Only the lines of the data holding the string "worn" need to be returned.

******************************

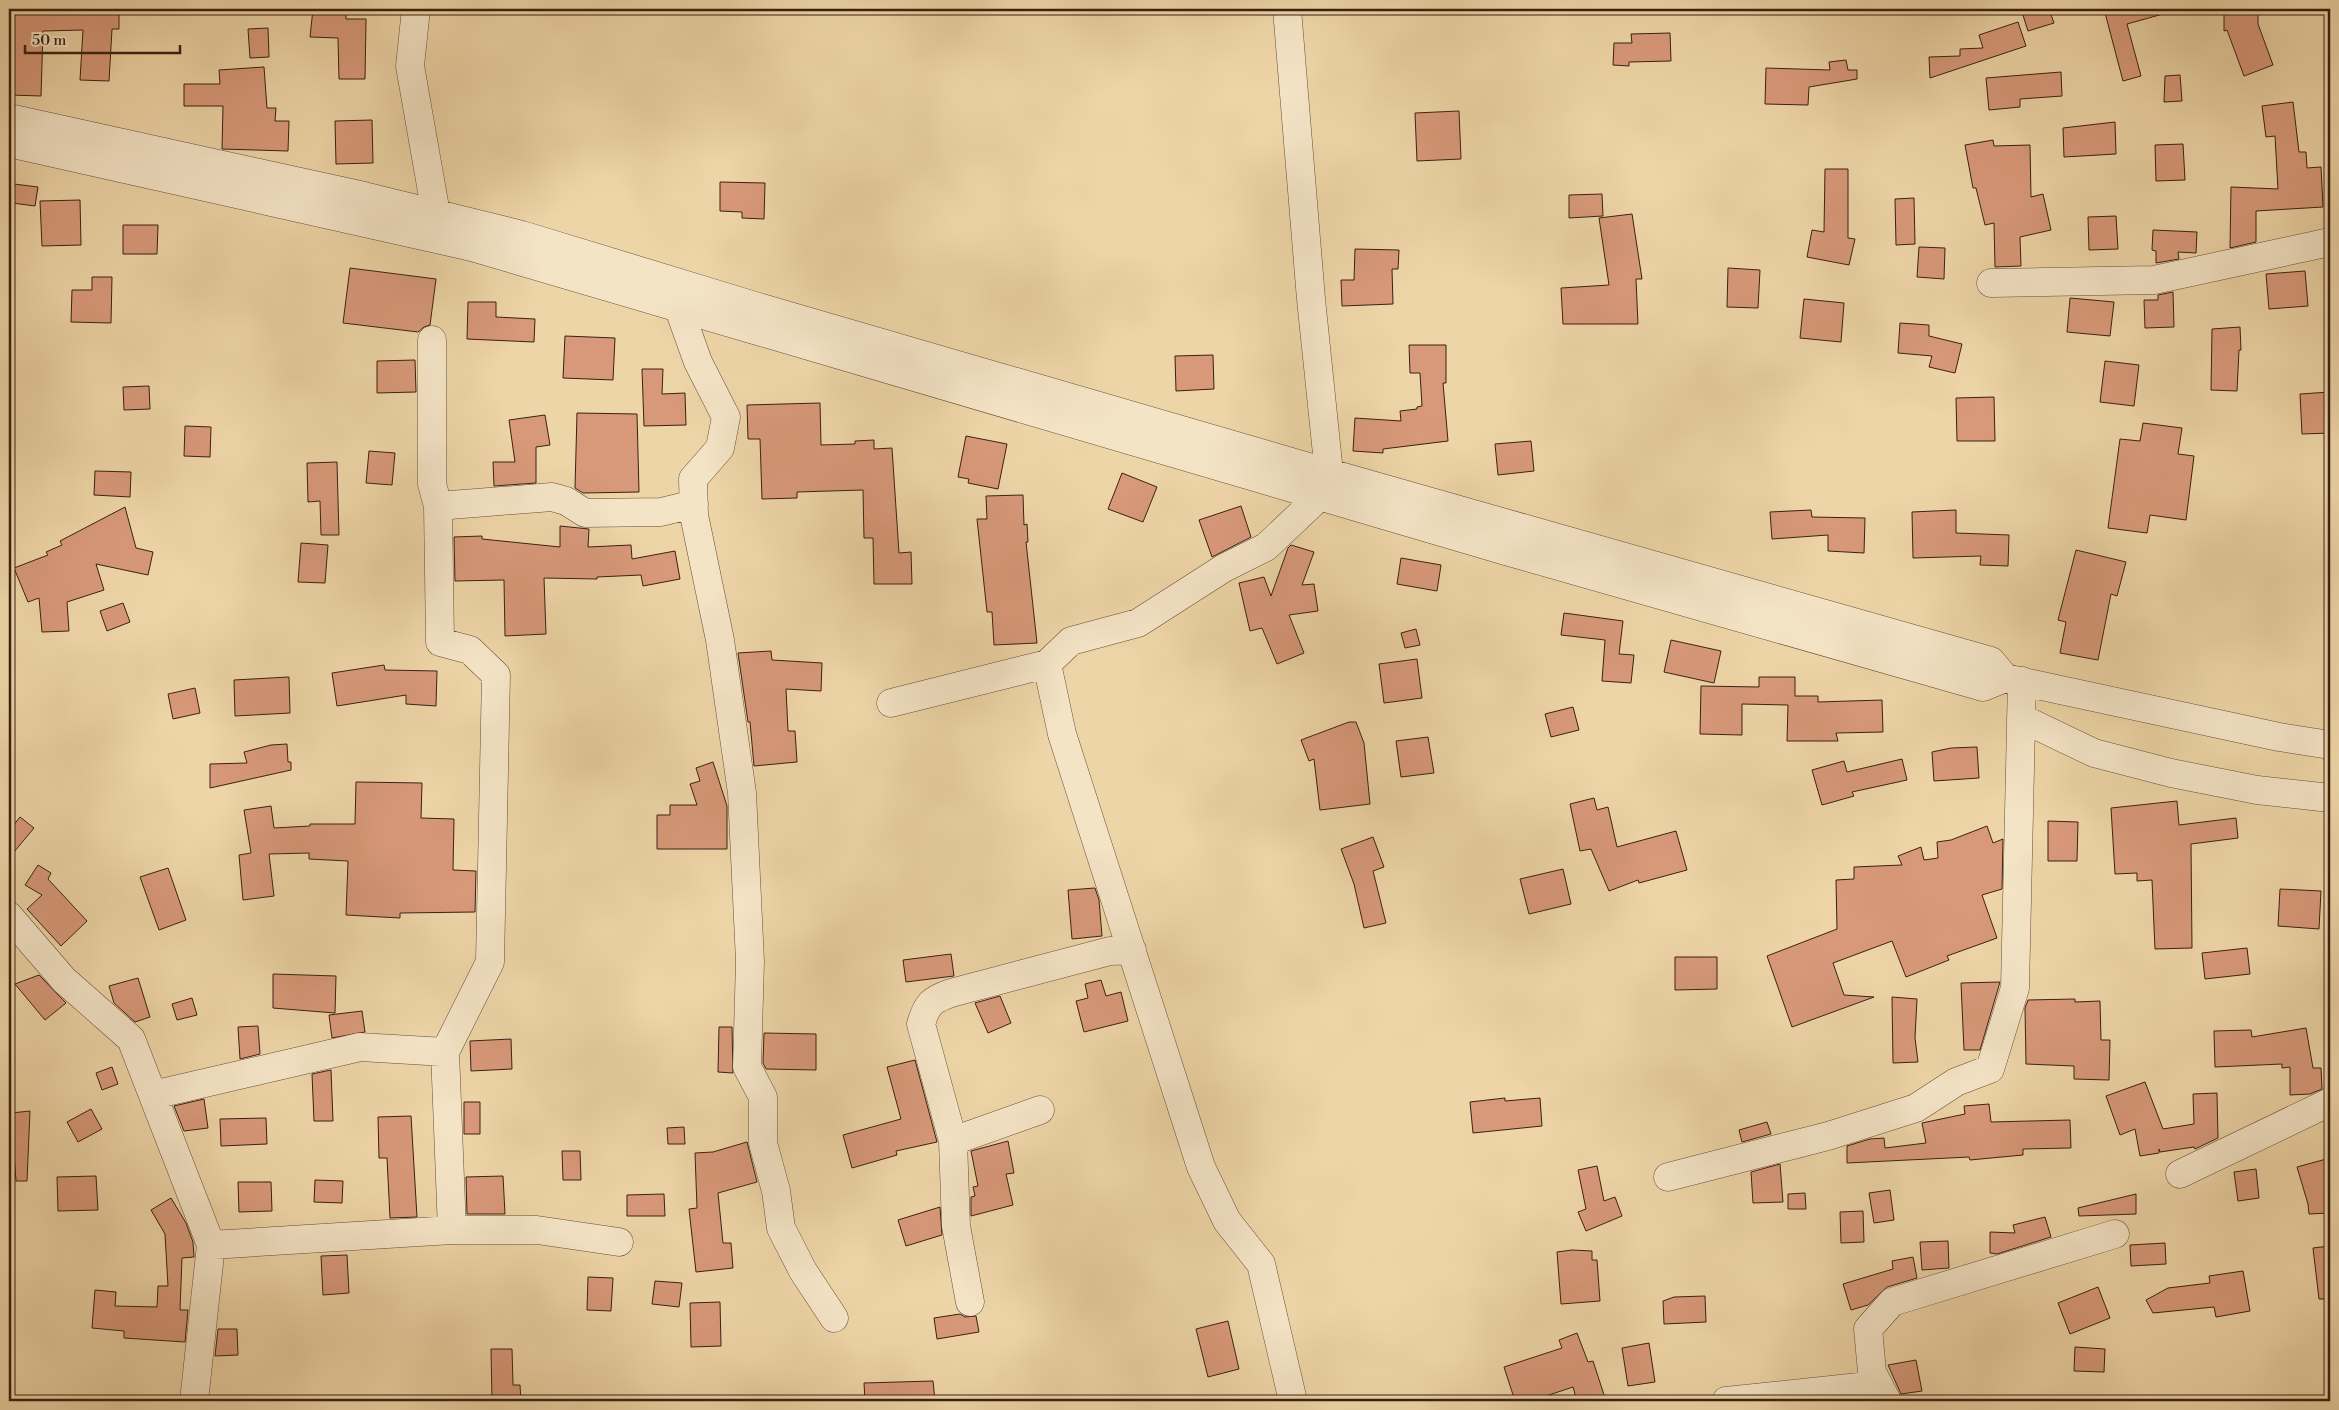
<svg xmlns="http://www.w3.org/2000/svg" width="2339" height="1410" font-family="'Libre Bodoni',serif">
	<rect width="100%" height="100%" fill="#eed5a7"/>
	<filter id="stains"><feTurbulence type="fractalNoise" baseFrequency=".004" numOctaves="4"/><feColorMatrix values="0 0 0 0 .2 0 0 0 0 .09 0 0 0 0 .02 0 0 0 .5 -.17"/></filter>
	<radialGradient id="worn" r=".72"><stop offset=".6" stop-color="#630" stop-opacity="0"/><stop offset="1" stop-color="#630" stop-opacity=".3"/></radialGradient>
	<path fill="#d8997a" stroke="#3a2012" d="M72 9H119V29H112L109 81 80 80 83 30 43 31 41 96 9 95V13L72 14Z
		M313 9H346V19H366L365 79H339L338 38 310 37Z
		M2021 9H2049L2054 23 2028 31Z
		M2104 9H2162L2163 14 2127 24 2141 76 2123 81Z
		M2224 9H2258V24L2273 65 2244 76 2227 30 2224 31Z
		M2018 22 2026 46 1930 78 1929 57 1960 56V49L1983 48 1979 35Z
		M268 28 269 57 250 58 248 29Z
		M1670 33 1671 61 1629 62V66L1613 65 1614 43H1632L1631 34Z
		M1846 60 1848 70H1857V79L1809 87 1808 105 1765 104 1766 68 1830 70 1829 62Z
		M264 67 267 108H276L275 121H289L288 151 222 149 223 106H184V84H220L219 70Z
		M2061 72 2062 96 2020 99V107L1989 110 1986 78Z
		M2180 75 2182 101 2164 102 2165 76Z
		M2293 102 2299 152H2306L2307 168 2321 167 2323 207 2256 211V242L2230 248 2231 187 2278 189 2275 136 2266 137 2262 106Z
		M1459 111 1461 159 1417 161 1415 113Z
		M372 120 373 163 336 164 335 121Z
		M2115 122 2116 154 2064 157 2063 128Z
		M1993 140 1994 146 2030 145 2031 197 2043 194 2051 230 2020 237 2021 266 1995 267 1994 223 1985 225 1976 188H1973L1965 145Z
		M2183 144 2185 180 2156 181 2155 145Z
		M1825 169H1848V238L1855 239 1849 265 1807 257 1812 230 1824 232Z
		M720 182 765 183 764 219 742 218V212L720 211Z
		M14 184 38 187 35 206 12 203Z
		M1602 194 1603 216 1569 218V195Z
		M1914 198 1915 244 1896 245 1895 199Z
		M80 200 81 245 42 246 40 201Z
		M1632 214 1642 279H1636L1638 324H1563L1561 288 1609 285 1599 218Z
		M2116 216 2118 249 2089 250 2088 217Z
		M123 225H158L157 254H123Z
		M2153 230 2197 232 2196 253 2178 252 2179 259 2156 263V251L2152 250Z
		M1919 247 1945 248 1944 279 1917 277Z
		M1355 249 1399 250 1398 269H1392L1393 304 1342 306 1341 280H1354Z
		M350 268 436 279 430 325 424 327 418 332 343 323Z
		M1728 268 1760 270 1758 308 1727 307Z
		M2305 271 2308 306 2269 309 2266 274Z
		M92 277H112L111 323 71 322 72 290H92Z
		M2173 292 2174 327 2145 328 2144 300H2158V295Z
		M2070 298 2114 302 2110 336 2067 332Z
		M1804 299 1844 303 1841 342 1800 338Z
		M468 302H496V317L535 319 534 342 467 339Z
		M1900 323 1929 325V336L1962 344 1955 373 1929 367 1932 356 1898 353Z
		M2240 327 2241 350H2239L2237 391 2211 390 2212 329Z
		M565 336 615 338 613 380 563 378Z
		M1409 345H1446V383H1443L1448 441 1383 449V453L1353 451 1355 418 1401 421 1400 411 1417 409V407L1422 406 1420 373H1410Z
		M1213 355 1214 389 1176 391 1175 356Z
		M415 360 416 392 377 393V361Z
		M2105 361 2139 365 2134 406 2100 402Z
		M642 369H663L662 394 685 393 686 425 644 426Z
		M149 386 150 409 124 410 123 387Z
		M2330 392V433L2302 434 2300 394Z
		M1994 397 1995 441H1957L1956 398Z
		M820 403 821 445 855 444V441L874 440V449L892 448 899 553 911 552 912 584H874L873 538H864L863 490 797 492V498L762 499 760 439H748L747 405Z
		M577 413 637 414 639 492 583 493 575 488Z
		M545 415 550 445 536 447V483L494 486 493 462H515L509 420Z
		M2143 423 2182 428 2178 454 2194 456 2186 520 2150 515 2147 533 2108 528 2120 439 2140 441Z
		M185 426 211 427 210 457 184 456Z
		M966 436 1007 444 998 489 968 483 969 479 958 477Z
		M1531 441 1534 471 1498 475 1495 444Z
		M369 451 395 453 392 485 366 483Z
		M337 462 339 535H321L320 501 308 502 307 463Z
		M95 471 131 472 130 497 94 495Z
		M1122 473 1157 487 1143 522 1108 509Z
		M1023 495 1024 525 1027 524 1028 542H1026L1037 643 994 645 992 612H987L977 519H987L986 496Z
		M1241 506 1251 537 1212 557 1199 520Z
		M125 507 136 548 153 552 148 575 96 564 104 590 67 602 69 631 42 632 39 598 28 602 14 568 48 555 46 552 62 545 60 541Z
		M1811 510 1812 517 1865 518 1864 553 1828 551V535L1772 539 1770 512Z
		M1956 510V533L2009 535 2008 566 1980 565 1981 556 1913 558 1912 512Z
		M560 526 589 529 588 547 631 545 632 559 675 551 680 579 643 586 641 575 597 577V579L544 578 546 634 505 636 504 580 455 581 454 537 482 536V539L560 547Z
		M301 543 328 545 325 583 298 582Z
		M1291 545 1314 552 1302 585 1314 584 1318 611 1289 615 1304 653 1277 664 1262 628 1250 631 1239 583 1264 577 1271 596 1288 548Z
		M2076 550 2126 562 2117 596 2111 594 2098 660 2060 653 2066 622 2058 620Z
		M1401 558 1441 565 1437 591 1397 584Z
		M123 603 130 622 107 631 100 611Z
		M1564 613 1623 621 1619 654 1634 655 1631 683 1602 681 1605 640 1561 635Z
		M1416 629 1420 645 1405 648 1401 633Z
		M1671 640 1721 651 1714 683 1664 672Z
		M771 651 772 660 822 663 821 691 786 689 788 731H795L797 762 754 766 750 722H748L738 653Z
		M1417 659 1422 698 1384 703 1379 664Z
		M384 665 385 670 437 671 436 706 406 704V695L337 706 332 673Z
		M289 677 290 713 235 716 234 680Z
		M1759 677H1795V696H1818V702L1882 700 1883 732 1836 733 1838 741H1787L1788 705 1742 704V735L1700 734 1701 686 1759 687Z
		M195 688 200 713 173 719 168 694Z
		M1573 707 1579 730 1551 737 1545 714Z
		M1349 722H1356L1364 743 1370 804 1320 810 1314 759 1309 761 1301 740Z
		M1428 737 1434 773 1401 777 1396 741Z
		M287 744 288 762H291V770L210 788V764L247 763 244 752 271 745Z
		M1977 747 1979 778 1934 781 1932 752 1951 748Z
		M1902 759 1907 780 1852 792 1854 796 1822 805 1812 770 1844 761 1847 772Z
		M713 762 727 806V849H657V815H670V805H697L690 784 700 781 696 768Z
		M356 782 422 783 421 818 454 819 453 870 476 871 475 912 400 913V918L346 915 348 861 309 859V853L269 854 274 896 243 900 239 855 251 853 244 810 271 806 274 828 310 826V824H355Z
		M1594 798 1597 810 1608 807 1617 847 1676 831 1687 870 1639 883 1638 880 1609 891 1591 849 1580 851 1570 804Z
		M2177 801 2179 825 2236 818 2238 838 2191 844 2192 948 2155 949 2152 880 2137 881V873L2115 874 2111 808Z
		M20 817 34 828 9 858V831Z
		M2048 821 2078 822 2077 861H2048Z
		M1987 826 1993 843 2003 839 2002 889 1982 895 1997 938 1947 956 1949 960 1906 977 1892 941 1833 963 1844 995 1874 997 1792 1027 1767 956 1837 929 1836 880 1854 879V867L1902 865 1898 856 1921 847 1924 860 1938 858 1937 842 1951 840Z
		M1373 837 1384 867 1373 871 1386 923 1364 928 1354 884 1341 849Z
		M38 865 51 873 48 879 87 921 61 946 27 909 42 895 25 885Z
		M168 868 186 920 159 930 140 877Z
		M1563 869 1571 904 1529 914 1520 879Z
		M1095 888 1099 900 1102 936 1072 939 1068 890Z
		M2280 889 2321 891 2319 929 2278 926Z
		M2247 948 2250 974 2205 979 2202 953Z
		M951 954 954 976 906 982 903 960Z
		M1675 957H1717V989L1675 990Z
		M273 974 336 976 335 1013 273 1008Z
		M39 975 66 1003 45 1020 15 984Z
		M138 978 150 1017 135 1022 114 1003 109 986Z
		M1101 980 1106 996 1121 992 1128 1021 1084 1032 1076 1001 1088 998 1085 984Z
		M2000 982 1980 1050H1964L1961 983Z
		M1000 996 1011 1023 988 1033 975 1003Z
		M1892 997 1917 999 1915 1038 1918 1062 1893 1063Z
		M192 998 197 1015 177 1020 172 1004Z
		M2075 999V1002L2100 1001 2101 1040H2110L2109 1080 2074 1079V1066L2026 1064 2025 1008 2028 1000Z
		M362 1011 365 1032 332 1038 329 1015Z
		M258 1026 260 1054 240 1059 238 1027Z
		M719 1027H732L733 1073 718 1072Z
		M2306 1028 2313 1068H2321L2322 1089 2310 1094 2290 1095V1067L2282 1068V1064L2215 1067 2214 1031 2251 1030 2252 1037Z
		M764 1033 816 1034V1070L766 1069 763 1063Z
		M511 1039 512 1069 471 1071 470 1041Z
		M915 1060 937 1142 896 1151 897 1155 852 1168 843 1135 901 1119 887 1067Z
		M112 1067 118 1084 102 1090 96 1073Z
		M331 1070 333 1121H314L312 1074Z
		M2145 1082 2163 1129 2194 1124 2193 1094 2217 1093 2218 1138 2195 1149 2194 1147 2160 1152 2159 1149V1153L2140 1156 2135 1129 2120 1135 2106 1096Z
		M1505 1098V1101L1540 1098 1542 1126 1473 1133 1470 1102Z
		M204 1099 208 1128 184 1131 174 1106Z
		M464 1102H480V1134H464Z
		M1989 1104 1991 1122 2070 1120 2071 1148 2023 1149V1155L1970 1160 1969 1157 1847 1163V1146L1870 1139 1884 1138 1885 1148 1926 1143 1922 1123 1965 1114 1964 1106Z
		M91 1109 102 1129 78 1142 67 1122Z
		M30 1111 27 1181H16L11 1113Z
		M411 1116 417 1217 390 1218 387 1158H379L378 1117Z
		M266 1118 267 1144 221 1146 220 1119Z
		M1767 1122 1771 1134 1742 1142 1739 1130Z
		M684 1127 685 1144H668L667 1128Z
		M1008 1141 1014 1173 1006 1174 1013 1205 971 1216V1197L975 1196 973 1187 978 1186 971 1151Z
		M747 1142 757 1182 718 1193 723 1243H731L733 1268 696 1272 689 1209 697 1208 695 1153 713 1152Z
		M562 1151H580L581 1180H563Z
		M2330 1158V1213L2309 1214 2308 1204 2297 1167Z
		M1780 1164 1783 1202 1753 1203 1751 1172Z
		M1597 1166 1604 1201 1615 1197 1622 1216 1586 1231 1578 1212 1586 1209 1578 1170Z
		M2256 1169 2259 1198 2238 1201 2234 1172Z
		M96 1176 98 1210 58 1211 57 1177Z
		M503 1176 505 1214H467L466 1177Z
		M315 1180 343 1181 342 1203 314 1202Z
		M238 1182H271L272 1211 239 1212Z
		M1890 1190 1894 1220 1874 1223 1869 1193Z
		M1805 1193 1806 1209H1788V1194Z
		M664 1194 665 1216H627V1195Z
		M2136 1194V1214L2079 1216 2078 1208Z
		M171 1198 186 1223 193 1242 194 1257 182 1258 180 1310H188L185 1342 124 1338V1331L92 1328 95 1290 116 1292 115 1306 157 1307 158 1286H168L165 1234 151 1210Z
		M940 1207 942 1235 906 1246 898 1220Z
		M1863 1211 1864 1242 1841 1243 1840 1212Z
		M2045 1217 2051 1237 1997 1254 1990 1253V1232L2015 1233 2013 1225Z
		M1948 1241 1949 1268 1922 1270 1920 1242Z
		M2165 1243 2166 1264 2131 1266 2130 1245Z
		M2330 1246V1299H2319L2313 1248Z
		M1572 1250 1592 1251V1260H1597L1600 1301 1561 1304 1557 1252Z
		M347 1255 349 1293 323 1295 321 1256Z
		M1913 1257 1917 1278 1887 1287 1868 1305 1851 1310 1843 1284 1893 1269 1892 1261Z
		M2243 1271 2250 1311 2216 1317 2214 1307 2153 1313 2146 1300 2168 1288 2210 1283 2209 1276Z
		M588 1277 613 1278 611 1311 587 1310Z
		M655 1281 682 1283 679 1307 652 1304Z
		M2098 1287 2110 1318 2070 1334 2058 1303Z
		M1705 1296 1706 1322 1664 1324 1663 1301 1674 1297Z
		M720 1302 721 1346 691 1347 690 1303Z
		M960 1314 965 1317 976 1316 979 1332 937 1339 934 1318Z
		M1228 1321 1239 1369 1208 1377 1196 1329Z
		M218 1329H237L238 1355 215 1356Z
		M1577 1333 1588 1362 1593 1361 1606 1401H1577L1573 1387 1531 1401H1515L1504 1367 1562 1348 1559 1340Z
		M1649 1343 1655 1382 1628 1386 1622 1348Z
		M2075 1347 2105 1349 2104 1372 2074 1371Z
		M491 1349H512L513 1385H520L521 1401H492Z
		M1916 1360 1922 1391 1901 1394 1888 1365Z
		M933 1381 935 1401H865L864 1383Z"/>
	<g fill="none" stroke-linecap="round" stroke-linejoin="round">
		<g stroke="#674d37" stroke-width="29">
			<path id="minor" d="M416 9 410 66 436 214
				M1287 9 1311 299 1329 473 1320 496 1266 547 1224 568 1138 623 1071 641 1047 664 1062 734 1201 1167 1227 1221 1261 1264 1293 1401
				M9 118 364 196 522 235 755 306 1329 473 1991 661 2005 678
				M9 143 472 247 1506 551 1983 687 2005 678 2279 737 2330 745
				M1991 283 2154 280 2330 242
				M679 309 698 362 726 417 720 448 693 479 694 515 720 640 742 793 750 961 747 1067 763 1097V1143L776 1191 781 1228 803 1271 834 1318
				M432 340V484L438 506 440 642 470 650 496 675 490 962 445 1052 452 1230
				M438 506 552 497 566 501 585 513 661 512 694 504
				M891 703 1047 664
				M2021 718 2094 753 2171 773 2257 790 2330 798
				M9 916 64 980 131 1039 211 1245 194 1401
				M153 1095 360 1047 445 1052
				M1040 1110 953 1141 921 1024C927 1004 931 1000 951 993L1110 951 1132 950
				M953 1141 956 1226 970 1302
				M2180 1174 2330 1102
				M1668 1177 1828 1136 1916 1108 1956 1082 1990 1069 2015 988 2022 681
				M211 1245 452 1230H537L619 1242
				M1726 1401 1878 1385
				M1887 1401 1872 1372 1868 1329 1892 1302 2115 1234"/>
		</g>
		<use href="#minor" stroke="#f4e4c6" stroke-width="28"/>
	</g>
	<rect width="2339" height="1410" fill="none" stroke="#eed5a7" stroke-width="30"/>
	<rect x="10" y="10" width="2319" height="1390" fill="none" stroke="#3a2012" stroke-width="2.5"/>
	<rect x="15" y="15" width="2309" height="1380" fill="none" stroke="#3a2012"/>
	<path d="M25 45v8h155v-8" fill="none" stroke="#3a2012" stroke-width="2.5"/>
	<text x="32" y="45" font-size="15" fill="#3a2012" stroke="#f4e4c6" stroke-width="4" paint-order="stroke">50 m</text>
	<rect width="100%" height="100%" filter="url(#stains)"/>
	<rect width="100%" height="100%" fill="url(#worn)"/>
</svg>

******************************

### Solution for this problem
	<radialGradient id="worn" r=".72"><stop offset=".6" stop-color="#630" stop-opacity="0"/><stop offset="1" stop-color="#630" stop-opacity=".3"/></radialGradient>
	<rect width="100%" height="100%" fill="url(#worn)"/>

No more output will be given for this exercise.